One of the great advantages of programmatic is access to audience data.
On top of the first-party data a business might hold, there is an enormous supply of third-party data that can be added to enhance targeting. Despite this, a CIM report this year found that 50% of all marketing is deemed ‘irrelevant’ by the audience it reaches.
Clearly, advertisers and media agencies are still struggling to make the most out of audience data. With this in mind, I would like to share Brainlabs’ approach to using audience data effectively, along with some real examples of insights based on data from programmatic campaigns.
How to use data to improve targeting
Analysing data accurately is a skill in itself, requiring creativity and a methodical approach.
1. Start with what you’ve got
On top of whatever first-party data you have, you can add audiences from third-party data providers, selected according to the characteristics you might expect your customers to possess. DoubleClick allows you to also perform an audience composition report – which works out the match ratio between first-party data and third-party audiences – to further enhance targeting.
2. Analyse the results
The audiences you initially target are very rarely the most high performing. With a DSP (demand side platform) such as DoubleClick, you’re able to create an audience performance report, which compares the targeted audiences with the ones you actually reached.
Based on the millions of targeting options – in the market for, interests, recent browsing behaviour, demographics – you can identify the most suitable for your campaign.
3. Test and test again
It’s true that data can be misleading, which is why you need to apply a certain scientific rigour to how you use it. All the targeting types at your disposal – audience, keyword, category, website – can feed into each other, until you find the optimal targeting options.
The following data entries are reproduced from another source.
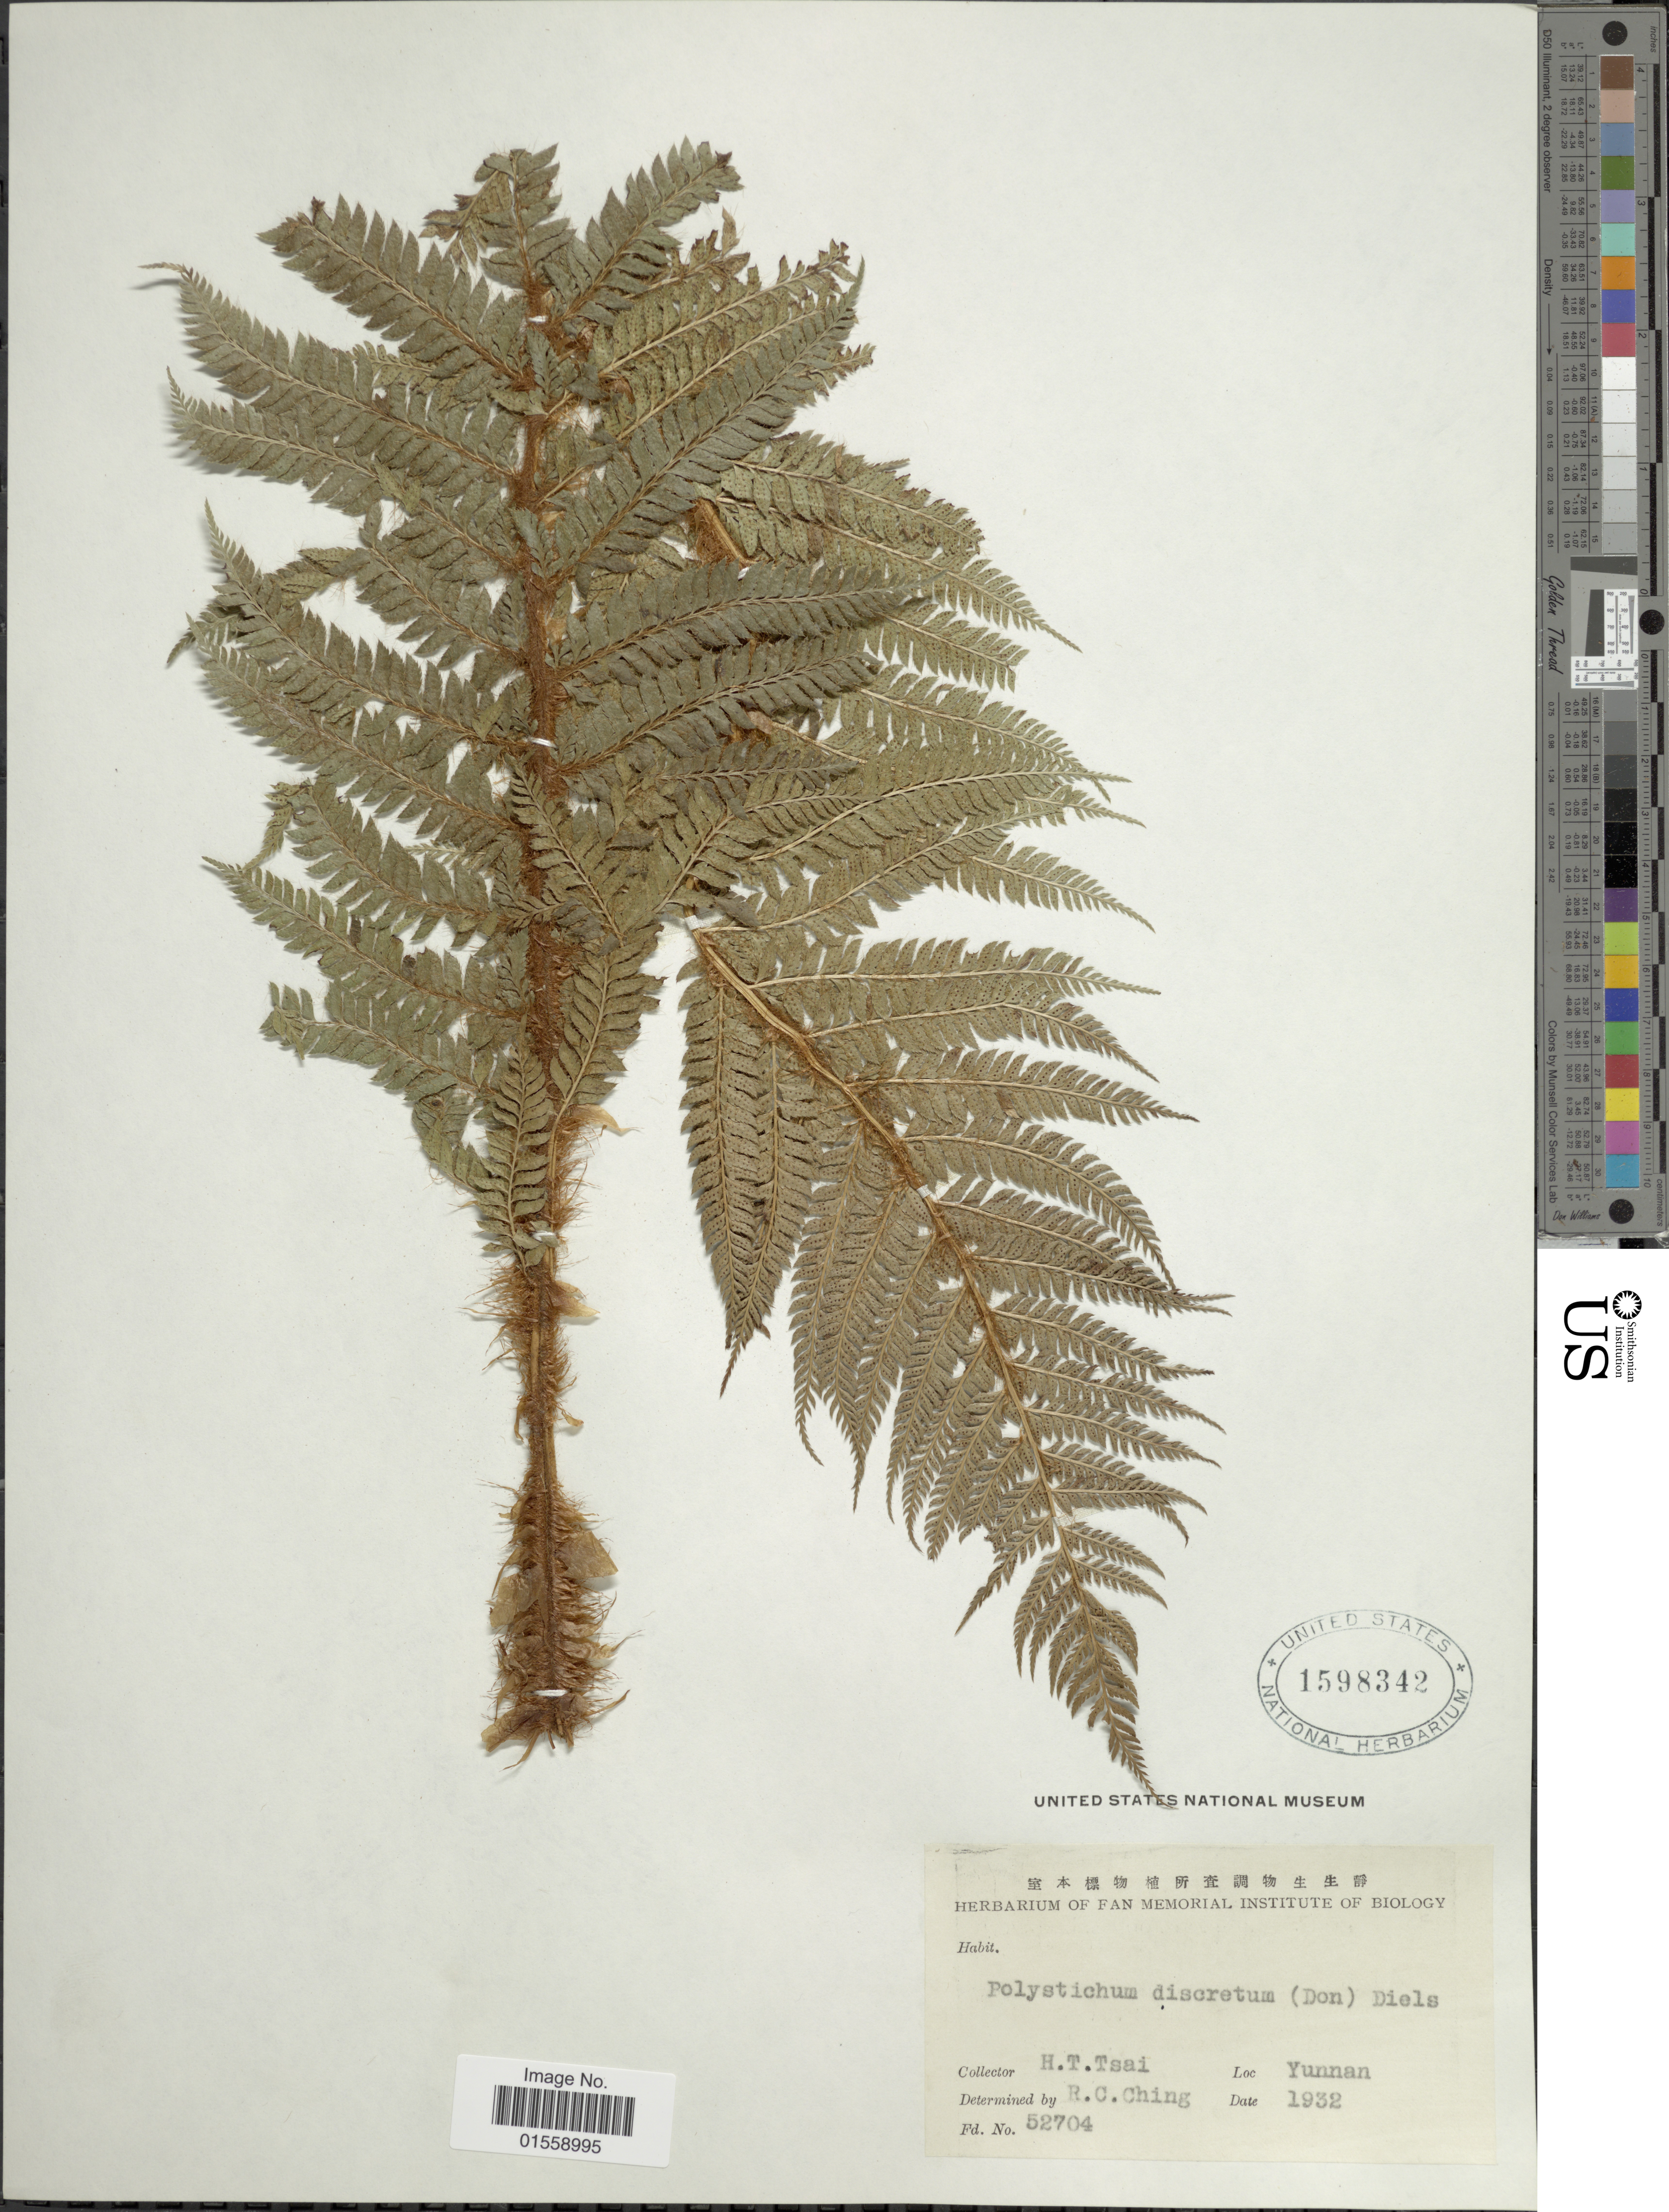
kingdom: Plantae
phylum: Tracheophyta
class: Polypodiopsida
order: Polypodiales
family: Dryopteridaceae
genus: Polystichum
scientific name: Polystichum discretum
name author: (D. Don) J. Sm.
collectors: H. Tsai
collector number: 52704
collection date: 1932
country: China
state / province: Yunnan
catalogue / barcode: US 1598342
Thousands of different targeting strategies can be A/B tested rapidly using automation tools, the reliability of data can be measured according to its performance. By the end, there should be a high degree of certainty in the efficacy of the new targeting strategy.
Current DSPs make the practical aspect of this easy. The difficulty lies in gaining the assent of the marketing team. There is a lack of faith in the insights of data analysis because it is often counter-intuitive, or at least contradictory to the convictions of the brand. But so long as there is trust in the agency running the campaign, marketers ought to take a leap of faith here in the name of greater relevance, and of course greater performance.
Insights from programmatic
Programmatic is leading the way in terms of access to data, and having platforms that enable continual analysis and adaptation.
We had a finance client, for example, that was sure its audience were millennials with relatively low or modest incomes. Yet the data revealed that one of their highest performing audiences were actually people who were interested in high-end cars – very different to the type of person they expected.
A retail client believed their product appealed equally to both genders, but the evidence showed a considerable difference in favour of women. Based on this they adapted their previously unisex creatives to be aimed at women, and saw a major uplift in conversions.
Sometimes data tells marketers things they simply wouldn’t have considered. A client of ours learned that serving ads on the first two weekdays of the month had a massive positive impact on CPA. Another client learned their best performing audience were people living in semi-detached houses in the north of England, for which there wasn’t really any logical explanation. Still, by building this audience into their targeting, there was a massive uplift in conversions.
Not all data insights lead to recommended strategy change. If art lovers happen to also love hot desserts, this doesn’t necessarily mean you should target for this – it could be more a reflection of their interest in Jamie Oliver, a characteristic anyone who has run programmatic campaigns before will know is pretty much true for any audience – don’t know why, but everyone seems to love that guy.
The value of data
Audience data does not only enhance targeting, but can be used to build up an understanding of the digital identity of a brand’s target audience. As the quality of third-party data improves – especially following the implementation of the GDPR (General Data Protection Regulation) next year – applying a methodical approach to data will help advertisers to ensure relevance, and to inform their entire marketing strategy.